== Text section ==
Carroll: ‘Alice's Adventures in Wonderland’
In 1969, the work of two artists who died one hundred years apart came together when Maecenas Press– Random House issued Lewis Carroll’s famous story published as Alice’s Adventures in Wonderland with illustrations by surrealist painter Salvador Dalí. The pairing of a nineteenth-century logician’s tale of a little girl who wanders down a rabbit hole and a master of twentieth-century modern art might seem, by turns, shocking and a stroke of genius. That is precisely what makes this rare collaboration so remarkable.
What links Carroll and Dalí is their shared fascination with the fantastic, the dream world, and their respective cultures’ reliance on space and time to order human experience. What better way to turn staid convention topsy turvy than to envision the world through the imagination of a child? And who better than a surrealist to express the world of unconscious desire, counter logic, and alternate realities that Alice encounters on her journey?
Dalí was not the first surrealist to be attracted to Carroll’s oeuvre, nor was he the first to recognize Carroll as a kindred spirit (Schulz 14). In 1936, André Breton observed, “Swift is Surrealist in malice, … Poe is Surrealist in adventure. … Carroll is Surrealist in nonsense” (Stern 133).

== List of tasks ==
1 - In the text on Carroll and Dalí, list the writers André Breton calls Surrealist in the quoted remark, each with the quality he assigns to that writer.
2 - Write out the passage of the text on Carroll and Dalí from "Carroll: ‘Alice's Adventures" to "collaboration so remarkable." word for word.

Extracted page text data:
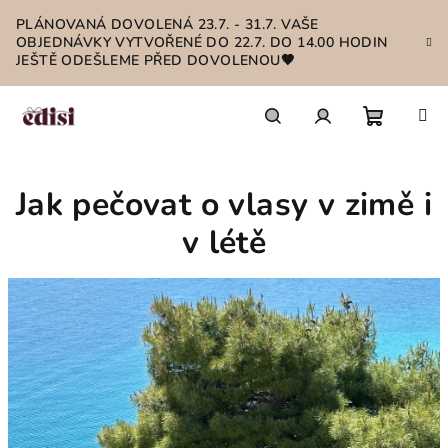
Přejít
PLÁNOVANÁ DOVOLENÁ 23.7. - 31.7. VAŠE
na
OBJEDNÁVKY VYTVOŘENÉ DO 22.7. DO 14.00 HODIN
obsah
JEŠTĚ ODEŠLEME PŘED DOVOLENOU🤎
Nákupn
Hledat
Přihlášení
Jak pečovat o vlasy v zimě i
košík
v létě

== Task-by-task solutions ==
1 -
- Swift: malice
- Poe: adventure
- Carroll: nonsense

2 -
Carroll: ‘Alice's Adventures in Wonderland’
In 1969, the work of two artists who died one hundred years apart came together when Maecenas Press– Random House issued Lewis Carroll’s famous story published as Alice’s Adventures in Wonderland with illustrations by surrealist painter Salvador Dalí. The pairing of a nineteenth-century logician’s tale of a little girl who wanders down a rabbit hole and a master of twentieth-century modern art might seem, by turns, shocking and a stroke of genius. That is precisely what makes this rare collaboration so remarkable.